▶ [EXERCISE GOAL]: Locate every line in the data below that contains the string "True" and copy each of those lines.

▶ [DATA UNDER STUDY]:

====================

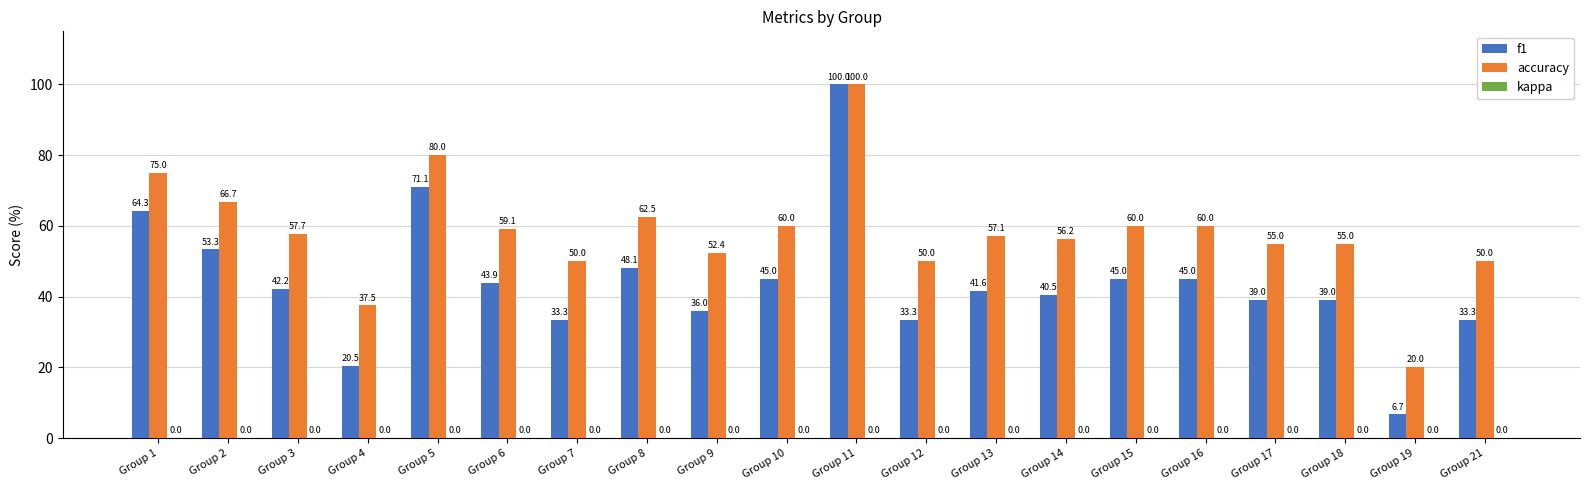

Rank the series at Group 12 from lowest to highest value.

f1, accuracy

====================

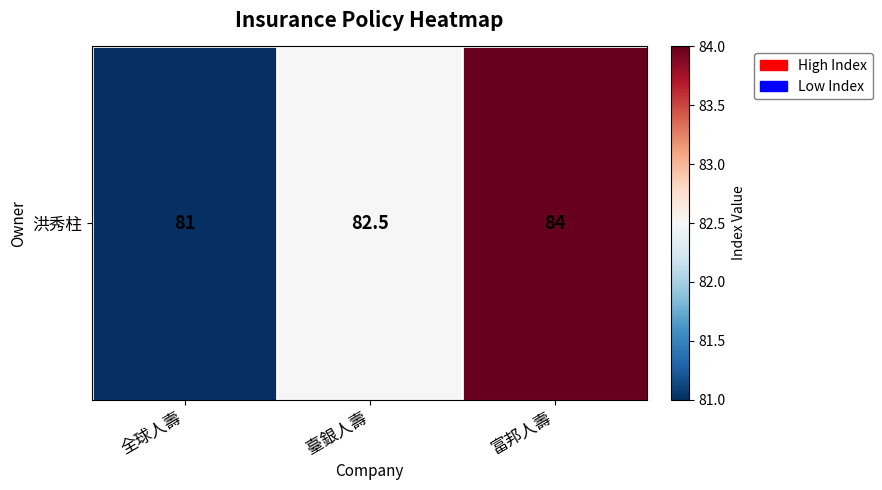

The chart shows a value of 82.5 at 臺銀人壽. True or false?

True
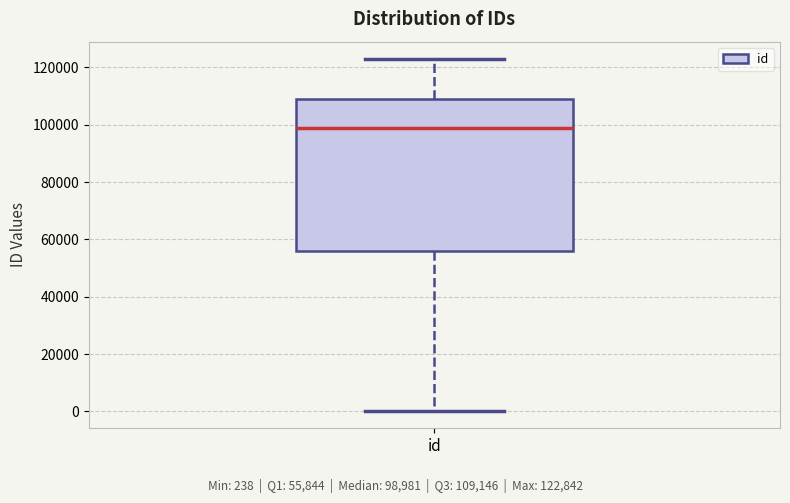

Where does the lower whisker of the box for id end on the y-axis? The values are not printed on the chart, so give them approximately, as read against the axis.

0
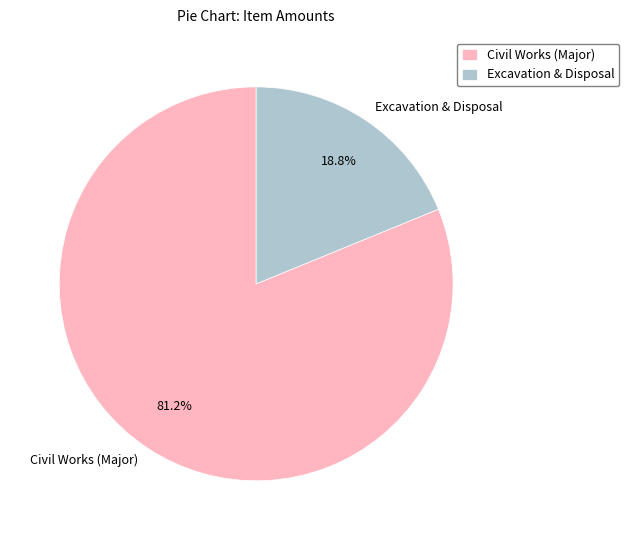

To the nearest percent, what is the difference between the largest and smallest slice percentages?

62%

====================

▶ [SOLVED EXERCISE]:
The chart shows a value of 82.5 at 臺銀人壽. True or false?
True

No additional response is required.